The District Forum dismissed the complaint filed in this regard on the ground that there was a non-disclosure of the fact that the insured had held a previous policy in the proposal form filled up by the proposer. However, State Commission (SCDRC) allowed the complaint. Later, National Commission (NCDRC) upheld the State Commission order.
In appeal filed by the insurer, the bench observed that there was evidently a nondisclosure of the earlier cover for life insurance held by the insured. It also noted that the repudiation in the present case was within a period of two years from the commencement of the insurance cover. Section 45 of the Insurance Act restricts the right of the insurer to repudiate a policy of life insurance after a period of two years of the date on which the policy was effected. Beyond two years, the burden lies on the insurer to establish the inaccuracy or falsity of a statement on a material matter or the suppression of material facts.
However, the contention was that, even within a period of two years, a non-disclosure or suppression must be of a material fact to justify repudiation. This contention was reiterated before the Apex Court and it was submitted that before a non-disclosure can be utilized as a ground to repudiate, it must pertain to a realm where it can be found that the non-disclosure was of a circumstance or fact which would have affected the decision of the insurer regarding whether or not to grant a cover. Referring to some earlier judgments, the bench said:
"Materiality of a fact also depends on the surrounding circumstances and the nature of information sought by the insurer. It covers a failure to disclose vital information which the insurer requires in order to determine firstly, whether or not to assume the risk of insurance, and secondly, if it does accept the risk, upon what terms it should do so. The insurer is better equipped to determine the limits of risk-taking as it deals with the exercise of assessments on a day-to-day basis. In a contract of insurance, any fact which would influence the mind of a prudent insurer in deciding whether to accept or not accept the risk is a material fact. If the proposer has knowledge of such fact, she or he is obliged to disclose it particularly while answering questions in the proposal form. An inaccurate answer will entitle the insurer to repudiate because there is a presumption that information sought in the proposal form is material for the purpose of entering into a contract of insurance"

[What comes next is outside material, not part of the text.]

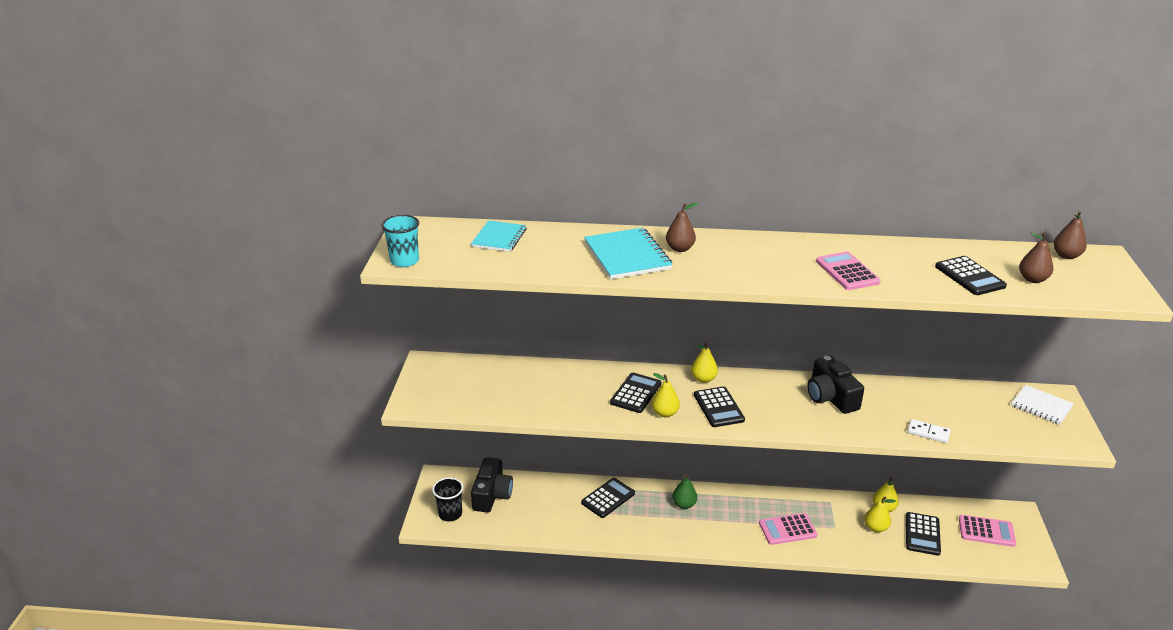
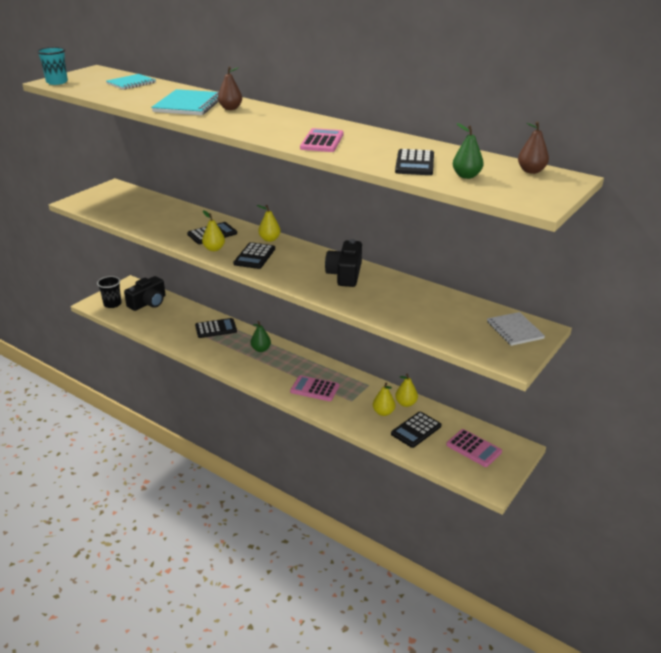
camera: 30 degrees right, 0 degrees up
(928, 433) = (387, 315): white domino -> none
(1032, 279) = (466, 176): brown pear -> green pear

The court further observed that the Proposal forms are a significant part of the disclosure procedure and warrant accuracy of statements. The court also reiterated that there is a clear presumption that any information sought for in the proposal form is material for the purpose of entering into a contract of insurance. It said:
"Utmost care must be exercised in filling the proposal form. In a proposal form the applicant declares that she/he warrants truth. The contractual duty so imposed is such that any suppression, untruth or inaccuracy in the statement in the proposal form will be considered as a breach of the duty of good faith and will render the policy voidable by the insurer. The system of adequate disclosure helps buyers and sellers of insurance policies to meet at a common point and narrow down the gap of information asymmetries. This allows the parties to serve their interests better and understand the true extent of the contractual agreement"
Restoring the order of dismissal of complaint by the District Commission, the bench observed:
"In the present case, the insurer had sought information with respect to previous insurance policies obtained by the assured. The duty of full disclosure required that no information of substance or of interest to the insurer be omitted or concealed. Whether or not the insurer would have issued a life insurance cover despite the earlier cover of insurance is a decision which was required to be taken by the insurer after duly considering all relevant facts and circumstances. The disclosure of the earlier cover was material to an assessment of the risk which was being undertaken by the insurer. Prior to undertaking the risk, this information could potentially allow the insurer to question as to why the insured had in such a short span of time obtained two different life insurance policies. Such a fact is sufficient to put the insurer to enquiry."